The monument to hyperactive bureaucracy dictates everything from what snacks are permissible to provide athletes (don’t dare smear cream cheese on those bagels) to when a university can pick up the bill for hotel pay-per-view movies. Buried among the bylaws are four words that turn the stomach of anyone associated with a college athletics department: lack of institutional control.
That’s the NCAA’s nuclear option for violations. The worst for the worst, when universities stray from the integrity president Mark Emmert preaches with such earnestness. Mass scholarship reductions and postseason bans and enough wailing and gnashing of teeth to choke the Internet usually follow.
That’s what the University of Miami was slapped with Tuesday in connection with the 22-month investigation into imprisoned booster Nevin Shapiro allegedly providing extra benefits to athletes. But, really, the institution that’s lost control is Emmert’s NCAA.
Miami’s notice of allegations arrived less than 24 hours after the NCAA issued a 52-page report detailing its own scandal in connection with the case. In short: NCAA investigators, thwarted by their lack of subpoena power and uncooperative witnesses, paid Shapiro’s lawyer to depose those witnesses on their behalf during a bankruptcy proceeding.
The NCAA’s enforcement division enthusiastically supported the approach to subvert the proceeding for their own ends and shrugged off a warning from the organization’s lawyers not to proceed. This didn’t violate a specific NCAA bylaw but instead a “universally understood” way of doing business. That no clear, written guidance existed for the limits of an investigation is, to be mild, troubling.
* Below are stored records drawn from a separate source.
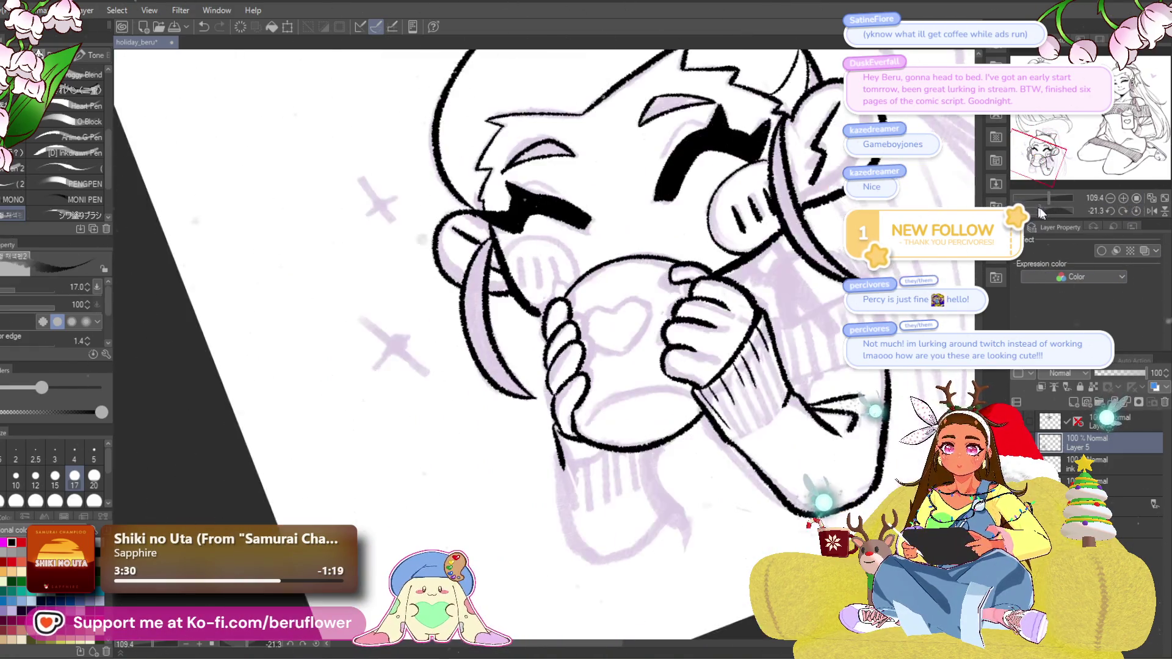
key("minus")
key("minus")
key("minus")
left_click_drag(615, 440, 663, 470)
mouse_move(616, 476)
left_mouse_down()
mouse_move(589, 446)
mouse_move(635, 323)
mouse_move(770, 190)
mouse_move(785, 215)
left_mouse_up()
scroll(784, 215, "down", 1)
scroll(784, 215, "down", 3)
Emmert, who took over as president in 2010, funded a 22-day “independent” investigation of the investigators. It repeatedly cited an “abuse of the bankruptcy process” but declared no rules were broken and led to the prompt exit of the NCAA’s vice president of enforcement.
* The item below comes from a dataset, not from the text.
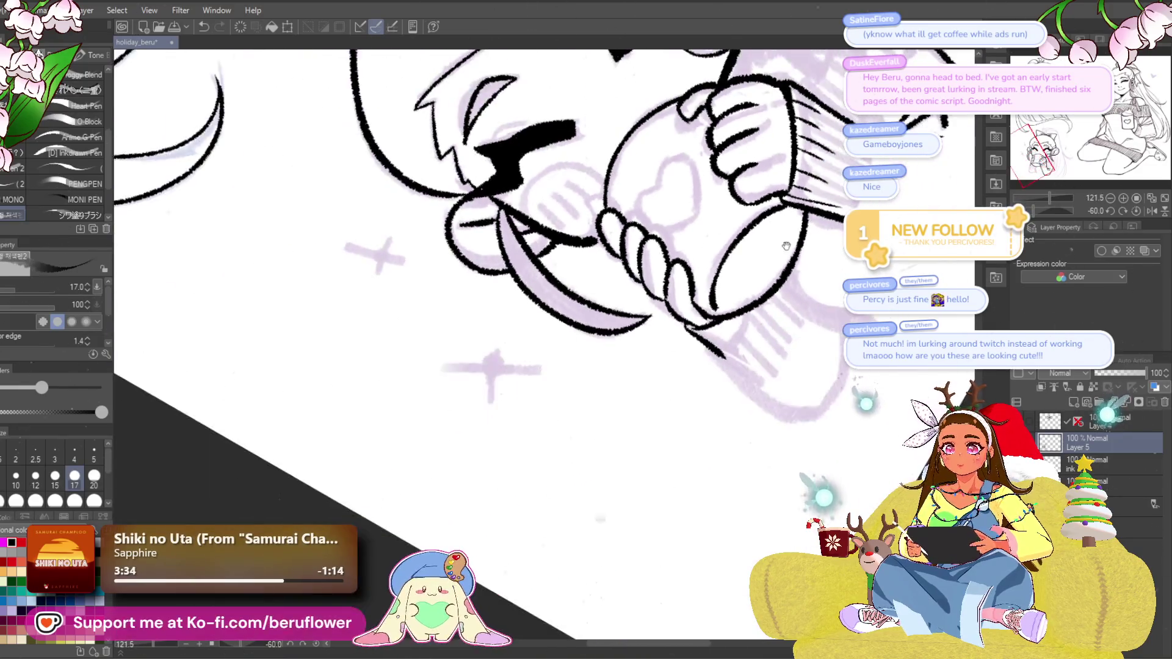
scroll(622, 295, "up", 5)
The debacle is the latest example of the NCAA’s departure from reality, an organization founded to protect the on-field safety of athletes now bravely shielding them from evils like free tattoos and being paid to sign autographs.
An investigator in the Miami case sent former players a letter saying they’d be considered guilty if they didn’t cooperate with the NCAA. A staffer investigating UCLA basketball player Shabazz Muhammad was fired after publicly bragging about his assumed guilt. Last summer’s unprecedented sanctions Emmert handed down against Pennsylvania State University over the Jerry Sandusky child sexual abuse scandal have drawn two lawsuits. Other litigation attacks the NCAA’s use of athletes’ likenesses and accuses the organization of not doing enough to protect against concussions.
All the while, the NCAA’s keystone cops routine continues as legitimate problems, like the long-running academic scandal at the University of North Carolina or meaningful action to keep pace with the NFL’s efforts to reduce concussions or the unending chaos of the conference realignment money-grab, fall by the wayside under the sham banner of amateurism.
Even the reforms Emmert pushed to slim down the onerous rule book (including eliminating the cream cheese rule) are damning and why he’d find himself in trouble if the NCAA applied the same standards to itself as it does its members.
Revised bylaw 188.8.131.52, effective Aug. 1, makes head coaches responsible for violations committed by their staffs. Doesn’t matter if the coach didn’t know. Ignorance isn’t an excuse. If a violation occurred, the coach is “presumed responsible.” Suspensions, up to a full season, can follow.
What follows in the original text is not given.